**Source:**
Strengthening your upper abs comes down to choosing exercises that emphasize curling your ribcage toward your pelvis, rather than pulling your pelvis toward your ribcage. While the abdominals are technically one continuous muscle, research using electrical activity measurements shows that the upper portion can be activated significantly more than the lower portion during specific movements. The right exercise selection, combined with progressive resistance, will build both strength and size in that region.
Why “Upper Abs” Aren’t a Separate Muscle
The rectus abdominis is a single paired muscle running from your ribcage to your pelvis, divided by horizontal bands of connective tissue that create the “six-pack” appearance. It’s innervated by nerves from multiple spinal segments (T7 through T12), which is why different portions of the muscle can fire at different intensities depending on the movement. You can’t completely isolate the upper abs from the lower abs, but you can shift the emphasis. Exercises where your torso curls toward a fixed lower body consistently produce higher electrical activity in the upper portion of the rectus abdominis compared to the lower portion.
Best Exercises for Upper Ab Activation
EMG research published in the Journal of Functional Morphology and Kinesiology found that exercises involving spinal flexion from the top down, along with rotational movements, produced the highest activation in the upper rectus abdominis. During eccentric (lowering) phases especially, the upper portion showed significantly greater activity than the lower portion. Lateral trunk rotations also drove high upper ab activation, with readings roughly 35% higher than the lower abs in some variations.

**Extracted material:**
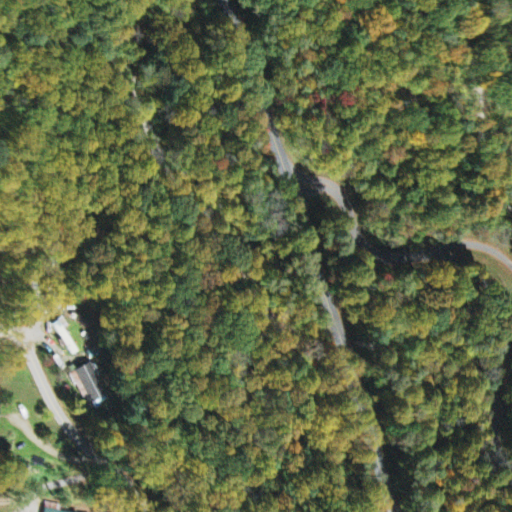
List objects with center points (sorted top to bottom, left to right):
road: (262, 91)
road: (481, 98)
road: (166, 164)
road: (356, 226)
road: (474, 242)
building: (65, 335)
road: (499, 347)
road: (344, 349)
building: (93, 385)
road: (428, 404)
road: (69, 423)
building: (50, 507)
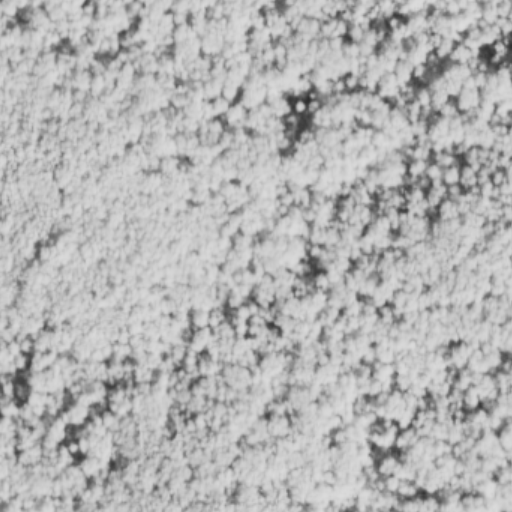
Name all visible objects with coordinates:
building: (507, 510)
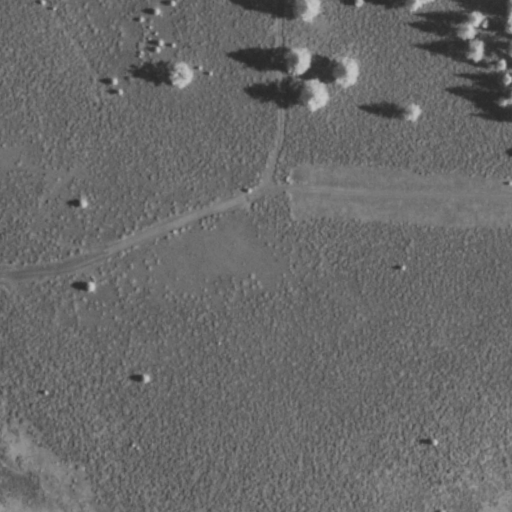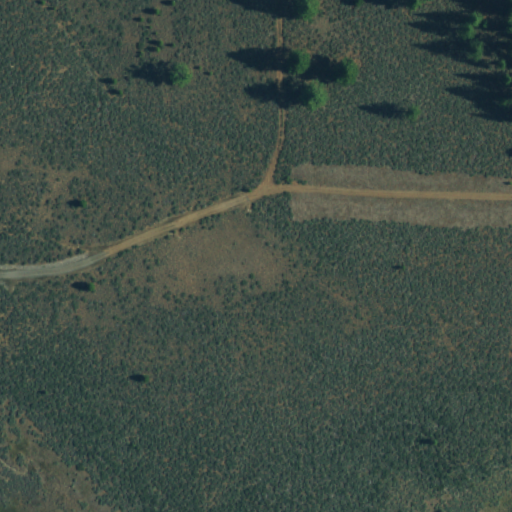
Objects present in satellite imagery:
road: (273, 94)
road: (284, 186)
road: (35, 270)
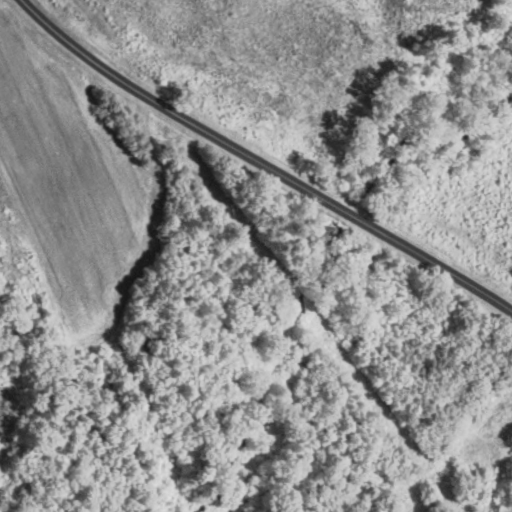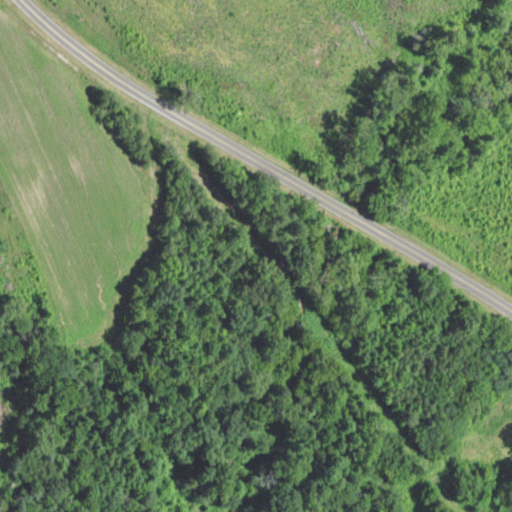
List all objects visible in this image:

**Written instruction 1:**
Using the upper-abs article, decide whether each statement agrees with it. Answer yes or no for each, and quote the deciding words.
(a) The rectus abdominis receives nerves from the T7 through T12 spinal segments.
(b) The upper abs can be fully isolated from the lower abs.
(c) The EMG research appeared in the Journal of Strength and Conditioning Research.
**Written instruction 2:**
Answer these questions from the upper-abs article.
(a) What creates the "six-pack" appearance?
(b) During which phase did the upper portion show significantly greater activity than the lower portion?
(c) In some lateral trunk rotation variations, roughly how much higher were the upper-ab readings than the lower-ab readings?

**Result 1:**
(a) Yes: "It’s innervated by nerves from multiple spinal segments (T7 through T12)"
(b) No: "You can’t completely isolate the upper abs from the lower abs"
(c) No: "published in the Journal of Functional Morphology and Kinesiology"

**Result 2:**
(a) Horizontal bands of connective tissue dividing the rectus abdominis
(b) The eccentric (lowering) phase
(c) Roughly 35% higher